Install into Claude Code:

npm install -g modforge
claude mcp add modforge -- modforge-mcp

(From a repo clone instead: claude mcp add modforge -- node <abs-path>/src/mcp/server.ts.)

Any MCP-capable client works the same way -- Cursor, Copilot, or your own agent: point it at src/mcp/server.ts over stdio.

Validated against reality

Correctness is the product, so ModForge is scored against real artifacts and real human work, not synthetic benchmarks:

  • The classfile parser (every constant-pool tag through Java 25, zero dependencies) reads all 10,152 classes of the 26.1.2 client jar in ~500ms with zero errors.

  • Bulk-bridging the entire 1.21.11 class surface to 26.1.2 resolves 91.5% of classes EXACT in 16ms.

  • A real-mod run on AppleSkin: 453 references -> 402 EXACT, 29 CANDIDATE, 22 UNRESOLVED -- and every UNRESOLVED is a genuine same-arity overload where guessing would be wrong.

  • The standing validation gate scores ModForge's EXACT set against AppleSkin's actual human-written port commit: 100% EXACT precision -- and the engine surfaced a hotfix rename (GuiGraphics -> GuiGraphicsExtractor in 26.1.2) that the merged human port had missed.

  • 30/30 tests passing, strict TypeScript (tsc) clean across the repo.

Any EXACT that contradicts what human porters actually did is a release blocker.

How it works

Two engines share one honesty contract.
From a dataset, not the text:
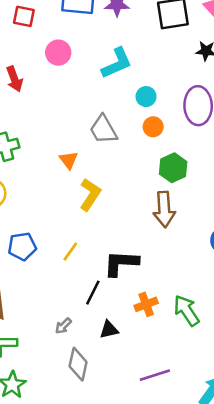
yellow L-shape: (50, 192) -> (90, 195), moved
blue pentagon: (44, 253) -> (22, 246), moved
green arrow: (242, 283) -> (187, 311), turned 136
The Era Bridge chains yarn-named or mojmap-source symbols through yarn tiny-v2 -> intermediary tiny -> ProGuard mojmap, then verifies each result against the parsed target jar (name + descriptor join), walking the old jar's class hierarchy for inherited members and translating descriptors to disambiguate overloads. The API Delta engine parses two game jars with ModForge's own dependency-free classfile parser and diffs the API surface directly; renames ship only as evidence-labeled bijective candidates. All mappings and jars are fetched client-side from Mojang's official endpoints at runtime, sha1-verified, and cached -- never redistributed. Full details: docs/ARCHITECTURE.md and docs/SPEC.md.

Roadmap

  • Instruction-level mixin @At verification (a signature can match while the targeted instruction is gone)

  • --apply auto-patching for EXACT bridge findings

  • NeoForge convenience flow (mojmap-input mods skip the yarn hops)

  • Expanded validation corpus across more real ports

Contributing and license

Contributions welcome -- see CONTRIBUTING.md. Corpus cases where ModForge got something wrong are especially valuable: a confidently wrong answer is the one bug class treated as P0.

Licensed under MIT.

ModForge is built and maintained by Champ-Pacifique Mukiza. I build with AI assistance and review, test, and own every line.